I am cleaning a large dataset and column 1 has several spellings for company name. A company ID in Column 2 is the same across all company spellings, so I would like to search on company ID and replace all company spellings with the first spelling occurrence (it is not that important which one).
I am new to R and data.table syntax, but have tried to iterate through company IDs and use setDT to replace the company name values.
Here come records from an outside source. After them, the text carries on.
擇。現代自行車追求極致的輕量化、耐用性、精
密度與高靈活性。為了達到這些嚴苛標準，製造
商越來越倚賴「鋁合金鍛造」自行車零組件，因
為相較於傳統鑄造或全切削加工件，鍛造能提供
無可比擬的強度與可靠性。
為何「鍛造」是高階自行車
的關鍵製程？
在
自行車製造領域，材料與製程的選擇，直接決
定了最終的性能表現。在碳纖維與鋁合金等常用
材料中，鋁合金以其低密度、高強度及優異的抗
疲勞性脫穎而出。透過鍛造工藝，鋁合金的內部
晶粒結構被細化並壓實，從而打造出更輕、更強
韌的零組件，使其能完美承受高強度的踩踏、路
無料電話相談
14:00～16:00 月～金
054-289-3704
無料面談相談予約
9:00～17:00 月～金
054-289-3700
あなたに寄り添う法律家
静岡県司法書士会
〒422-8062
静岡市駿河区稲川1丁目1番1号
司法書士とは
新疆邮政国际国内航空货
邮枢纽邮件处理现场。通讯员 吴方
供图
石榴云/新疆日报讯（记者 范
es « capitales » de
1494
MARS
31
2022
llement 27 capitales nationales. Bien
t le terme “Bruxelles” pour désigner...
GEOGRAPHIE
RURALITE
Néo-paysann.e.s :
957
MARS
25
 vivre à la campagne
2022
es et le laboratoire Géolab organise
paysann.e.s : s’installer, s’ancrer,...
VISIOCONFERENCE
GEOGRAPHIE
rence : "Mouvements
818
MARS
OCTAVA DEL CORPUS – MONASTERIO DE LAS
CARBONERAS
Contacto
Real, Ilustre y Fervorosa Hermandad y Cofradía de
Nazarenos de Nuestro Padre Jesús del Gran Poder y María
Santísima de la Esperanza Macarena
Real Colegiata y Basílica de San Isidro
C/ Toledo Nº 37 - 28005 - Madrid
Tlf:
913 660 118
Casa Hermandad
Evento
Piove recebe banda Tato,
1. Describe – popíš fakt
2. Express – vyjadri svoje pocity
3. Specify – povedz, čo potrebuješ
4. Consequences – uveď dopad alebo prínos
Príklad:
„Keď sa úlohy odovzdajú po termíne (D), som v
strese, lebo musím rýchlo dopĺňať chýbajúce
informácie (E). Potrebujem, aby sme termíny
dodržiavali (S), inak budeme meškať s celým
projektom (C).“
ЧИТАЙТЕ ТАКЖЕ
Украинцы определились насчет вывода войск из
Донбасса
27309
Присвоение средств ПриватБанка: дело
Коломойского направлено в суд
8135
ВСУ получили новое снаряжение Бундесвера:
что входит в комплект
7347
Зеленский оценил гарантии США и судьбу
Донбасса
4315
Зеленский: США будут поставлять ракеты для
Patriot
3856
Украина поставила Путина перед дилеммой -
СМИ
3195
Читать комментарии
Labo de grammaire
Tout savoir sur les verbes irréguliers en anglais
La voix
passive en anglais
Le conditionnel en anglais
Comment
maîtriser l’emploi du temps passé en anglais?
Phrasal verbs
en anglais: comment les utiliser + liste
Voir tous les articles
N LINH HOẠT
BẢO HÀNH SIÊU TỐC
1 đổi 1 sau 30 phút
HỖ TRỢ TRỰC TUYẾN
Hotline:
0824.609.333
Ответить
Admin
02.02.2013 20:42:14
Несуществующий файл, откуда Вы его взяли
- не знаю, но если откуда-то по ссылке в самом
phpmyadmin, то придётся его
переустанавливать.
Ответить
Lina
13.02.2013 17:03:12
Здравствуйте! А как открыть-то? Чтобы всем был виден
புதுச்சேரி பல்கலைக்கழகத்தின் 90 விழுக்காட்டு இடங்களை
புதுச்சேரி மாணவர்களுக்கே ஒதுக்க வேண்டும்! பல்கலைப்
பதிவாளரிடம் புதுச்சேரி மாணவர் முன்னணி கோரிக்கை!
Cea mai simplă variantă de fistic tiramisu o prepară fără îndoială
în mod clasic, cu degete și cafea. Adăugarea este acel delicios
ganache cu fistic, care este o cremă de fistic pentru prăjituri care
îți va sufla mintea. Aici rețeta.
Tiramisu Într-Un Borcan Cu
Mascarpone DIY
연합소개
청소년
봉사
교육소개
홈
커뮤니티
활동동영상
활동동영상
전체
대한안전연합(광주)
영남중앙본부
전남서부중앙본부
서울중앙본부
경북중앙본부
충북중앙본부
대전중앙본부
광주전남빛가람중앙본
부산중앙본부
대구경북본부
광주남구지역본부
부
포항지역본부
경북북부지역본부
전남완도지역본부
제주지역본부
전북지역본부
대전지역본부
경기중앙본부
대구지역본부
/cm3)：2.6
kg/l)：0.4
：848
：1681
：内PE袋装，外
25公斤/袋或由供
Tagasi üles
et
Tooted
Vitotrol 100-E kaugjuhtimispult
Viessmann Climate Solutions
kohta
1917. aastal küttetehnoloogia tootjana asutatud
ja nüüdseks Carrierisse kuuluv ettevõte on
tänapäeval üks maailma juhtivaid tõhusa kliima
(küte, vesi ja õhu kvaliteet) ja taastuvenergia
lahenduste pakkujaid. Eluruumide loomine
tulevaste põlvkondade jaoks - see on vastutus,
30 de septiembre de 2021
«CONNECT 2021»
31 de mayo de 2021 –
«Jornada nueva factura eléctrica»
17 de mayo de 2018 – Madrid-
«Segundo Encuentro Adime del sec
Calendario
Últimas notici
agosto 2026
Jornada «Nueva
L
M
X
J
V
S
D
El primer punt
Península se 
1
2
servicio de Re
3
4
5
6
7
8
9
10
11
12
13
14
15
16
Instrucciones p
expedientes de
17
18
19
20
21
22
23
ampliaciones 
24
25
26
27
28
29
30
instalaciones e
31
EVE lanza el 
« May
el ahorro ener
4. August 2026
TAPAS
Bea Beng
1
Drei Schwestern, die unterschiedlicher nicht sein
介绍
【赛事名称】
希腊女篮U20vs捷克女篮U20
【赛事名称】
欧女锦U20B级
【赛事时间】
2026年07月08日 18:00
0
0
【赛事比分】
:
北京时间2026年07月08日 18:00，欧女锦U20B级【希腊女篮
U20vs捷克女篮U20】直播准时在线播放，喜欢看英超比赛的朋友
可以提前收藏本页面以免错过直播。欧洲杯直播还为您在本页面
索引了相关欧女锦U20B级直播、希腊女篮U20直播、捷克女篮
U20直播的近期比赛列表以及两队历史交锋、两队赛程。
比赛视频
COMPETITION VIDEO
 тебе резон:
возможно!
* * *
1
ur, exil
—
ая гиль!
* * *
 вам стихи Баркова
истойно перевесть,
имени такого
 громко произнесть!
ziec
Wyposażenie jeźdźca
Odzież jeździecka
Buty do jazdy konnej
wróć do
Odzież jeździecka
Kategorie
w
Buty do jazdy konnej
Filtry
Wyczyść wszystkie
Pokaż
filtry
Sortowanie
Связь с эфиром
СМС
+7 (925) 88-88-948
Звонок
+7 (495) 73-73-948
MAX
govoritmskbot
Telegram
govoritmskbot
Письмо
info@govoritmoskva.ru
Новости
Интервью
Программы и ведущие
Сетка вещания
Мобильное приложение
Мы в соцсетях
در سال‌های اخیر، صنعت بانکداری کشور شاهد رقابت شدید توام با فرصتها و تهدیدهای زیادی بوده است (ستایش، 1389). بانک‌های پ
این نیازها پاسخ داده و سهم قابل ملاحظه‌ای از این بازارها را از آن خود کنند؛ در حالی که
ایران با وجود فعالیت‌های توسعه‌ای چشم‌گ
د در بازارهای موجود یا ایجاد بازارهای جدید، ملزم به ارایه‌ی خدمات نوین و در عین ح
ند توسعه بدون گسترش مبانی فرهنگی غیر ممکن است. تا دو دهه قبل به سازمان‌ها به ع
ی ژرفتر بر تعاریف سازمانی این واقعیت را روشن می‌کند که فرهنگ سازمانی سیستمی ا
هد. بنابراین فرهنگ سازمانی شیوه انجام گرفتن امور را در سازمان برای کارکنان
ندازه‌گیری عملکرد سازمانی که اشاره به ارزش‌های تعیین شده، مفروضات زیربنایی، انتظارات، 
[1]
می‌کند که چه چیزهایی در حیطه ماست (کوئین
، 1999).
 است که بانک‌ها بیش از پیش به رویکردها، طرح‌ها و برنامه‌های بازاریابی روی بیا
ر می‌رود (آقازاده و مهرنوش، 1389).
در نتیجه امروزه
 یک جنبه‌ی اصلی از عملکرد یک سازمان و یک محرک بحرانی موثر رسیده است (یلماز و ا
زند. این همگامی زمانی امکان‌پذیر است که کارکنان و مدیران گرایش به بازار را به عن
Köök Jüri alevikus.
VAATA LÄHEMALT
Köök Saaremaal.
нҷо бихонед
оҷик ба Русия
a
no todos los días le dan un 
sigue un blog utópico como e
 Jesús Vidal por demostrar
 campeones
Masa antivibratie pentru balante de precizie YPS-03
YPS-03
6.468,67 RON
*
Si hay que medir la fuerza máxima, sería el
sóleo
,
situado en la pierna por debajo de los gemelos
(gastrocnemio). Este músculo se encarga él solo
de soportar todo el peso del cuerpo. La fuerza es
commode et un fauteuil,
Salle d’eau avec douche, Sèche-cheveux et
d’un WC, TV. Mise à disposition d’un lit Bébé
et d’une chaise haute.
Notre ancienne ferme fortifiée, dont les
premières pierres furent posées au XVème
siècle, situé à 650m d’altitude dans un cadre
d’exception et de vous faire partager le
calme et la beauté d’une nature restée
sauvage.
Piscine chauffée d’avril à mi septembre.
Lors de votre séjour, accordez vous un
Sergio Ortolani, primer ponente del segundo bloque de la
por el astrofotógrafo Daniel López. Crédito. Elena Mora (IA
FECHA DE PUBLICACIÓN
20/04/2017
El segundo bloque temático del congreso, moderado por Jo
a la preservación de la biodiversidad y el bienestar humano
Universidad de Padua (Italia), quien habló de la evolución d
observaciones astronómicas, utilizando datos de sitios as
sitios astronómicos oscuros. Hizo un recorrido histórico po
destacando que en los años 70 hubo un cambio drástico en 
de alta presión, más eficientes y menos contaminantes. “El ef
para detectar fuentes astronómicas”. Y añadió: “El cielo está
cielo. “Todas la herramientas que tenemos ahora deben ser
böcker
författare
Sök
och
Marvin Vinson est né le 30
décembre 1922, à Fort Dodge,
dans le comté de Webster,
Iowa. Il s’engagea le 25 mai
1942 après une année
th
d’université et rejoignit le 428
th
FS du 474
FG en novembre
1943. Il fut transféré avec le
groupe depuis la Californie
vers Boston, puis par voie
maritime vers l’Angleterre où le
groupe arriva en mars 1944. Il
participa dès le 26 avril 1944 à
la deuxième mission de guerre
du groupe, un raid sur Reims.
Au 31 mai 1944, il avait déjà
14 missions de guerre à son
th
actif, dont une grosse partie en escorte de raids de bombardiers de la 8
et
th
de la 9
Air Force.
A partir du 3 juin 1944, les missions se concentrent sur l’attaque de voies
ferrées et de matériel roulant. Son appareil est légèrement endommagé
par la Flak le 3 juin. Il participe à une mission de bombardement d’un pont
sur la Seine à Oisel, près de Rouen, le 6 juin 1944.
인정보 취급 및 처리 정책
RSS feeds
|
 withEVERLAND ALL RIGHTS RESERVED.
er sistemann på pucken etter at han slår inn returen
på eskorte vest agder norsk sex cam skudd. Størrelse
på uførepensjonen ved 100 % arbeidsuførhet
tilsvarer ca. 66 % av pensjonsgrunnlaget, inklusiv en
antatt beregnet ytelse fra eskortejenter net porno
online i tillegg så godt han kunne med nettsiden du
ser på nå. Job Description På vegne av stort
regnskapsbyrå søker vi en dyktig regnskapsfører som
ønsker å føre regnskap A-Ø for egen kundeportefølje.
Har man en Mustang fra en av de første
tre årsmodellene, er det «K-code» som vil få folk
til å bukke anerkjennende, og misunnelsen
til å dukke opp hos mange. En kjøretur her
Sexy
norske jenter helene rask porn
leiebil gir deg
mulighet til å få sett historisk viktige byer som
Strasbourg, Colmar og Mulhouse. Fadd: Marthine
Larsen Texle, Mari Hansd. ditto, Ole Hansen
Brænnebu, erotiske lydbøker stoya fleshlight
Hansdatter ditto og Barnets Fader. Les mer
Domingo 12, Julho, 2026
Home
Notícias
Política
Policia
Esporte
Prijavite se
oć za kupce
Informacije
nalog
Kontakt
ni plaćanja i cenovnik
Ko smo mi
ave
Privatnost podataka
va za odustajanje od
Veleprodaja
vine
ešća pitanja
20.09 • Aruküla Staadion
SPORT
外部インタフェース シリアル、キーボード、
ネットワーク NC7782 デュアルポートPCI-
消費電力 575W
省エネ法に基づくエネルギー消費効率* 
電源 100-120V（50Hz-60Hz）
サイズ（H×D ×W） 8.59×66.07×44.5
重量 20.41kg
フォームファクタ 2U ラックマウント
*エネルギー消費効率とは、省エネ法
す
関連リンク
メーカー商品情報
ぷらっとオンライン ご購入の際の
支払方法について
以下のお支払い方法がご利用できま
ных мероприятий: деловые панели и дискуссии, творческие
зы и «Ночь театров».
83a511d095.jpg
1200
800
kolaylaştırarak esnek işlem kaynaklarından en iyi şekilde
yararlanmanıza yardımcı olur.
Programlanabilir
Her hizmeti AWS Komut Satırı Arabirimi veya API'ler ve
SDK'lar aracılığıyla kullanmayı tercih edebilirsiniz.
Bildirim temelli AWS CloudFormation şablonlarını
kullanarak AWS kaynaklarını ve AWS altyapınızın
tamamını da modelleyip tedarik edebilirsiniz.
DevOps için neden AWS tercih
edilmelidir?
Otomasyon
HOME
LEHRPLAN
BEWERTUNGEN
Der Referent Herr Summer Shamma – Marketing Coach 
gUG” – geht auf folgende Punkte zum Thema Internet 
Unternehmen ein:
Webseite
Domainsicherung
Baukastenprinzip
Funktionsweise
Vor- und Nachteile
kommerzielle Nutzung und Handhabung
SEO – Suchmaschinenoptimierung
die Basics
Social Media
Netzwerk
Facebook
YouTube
I cannot, however, figure out how to replace with the first instance of the company name spelling for only those companies sharing the same company ID.
This is where I am so far:
library(data.table)
#Sample Datatable
CompanyDT <- data.table(Company_Name=c("Froklo","Forklo","Forlko","Corp3","Grap","Garp"), Company_ID=c(1,1,1,2,3,3))
# Company_Name Company_ID
#1: Froklo 1
#2: Forklo 1
#3: Forlko 1
#4: Corp3 2
#5: Grap 3
#6: Garp 3
Loop I am working on
for(j in CompanyDT[,.(Company_ID)])
FirstFacName <- CompanyDT[Company_ID[j], Company_Name]
setDT(CompanyDT)[, Company_Name:=FirstFacName]
I want this result, with the first spelling instance replacing the names of all companies with the same company ID:
# Company_Name Company_ID
#1: Froklo 1
#2: Froklo 1
#3: Froklo 1
#4: Corp3 2
#5: Grap 3
#6: Grap 3
but I get this result, with the first company name in the table replacing all company names, regardless of company ID:
# Company_Name Company_ID
#1: Froklo 1
#2: Froklo 1
#3: Froklo 1
#4: Froklo 2
#5: Froklo 3
#6: Froklo 3
The dplyr
way would be:
library(dplyr)
CompanyDT %>%
group_by(Company_ID) %>%
mutate(Company_Name_new = first(Company_Name))
# A tibble: 6 x 3
# Groups: Company_ID [3]
Company_Name Company_ID Company_Name_new
<chr> <dbl> <chr>
1 Froklo 1 Froklo
2 Forkslo 1 Froklo
3 Forlko 1 Froklo
4 Corp3 2 Corp3
5 Grap 3 Grap
6 Garp 3 Grap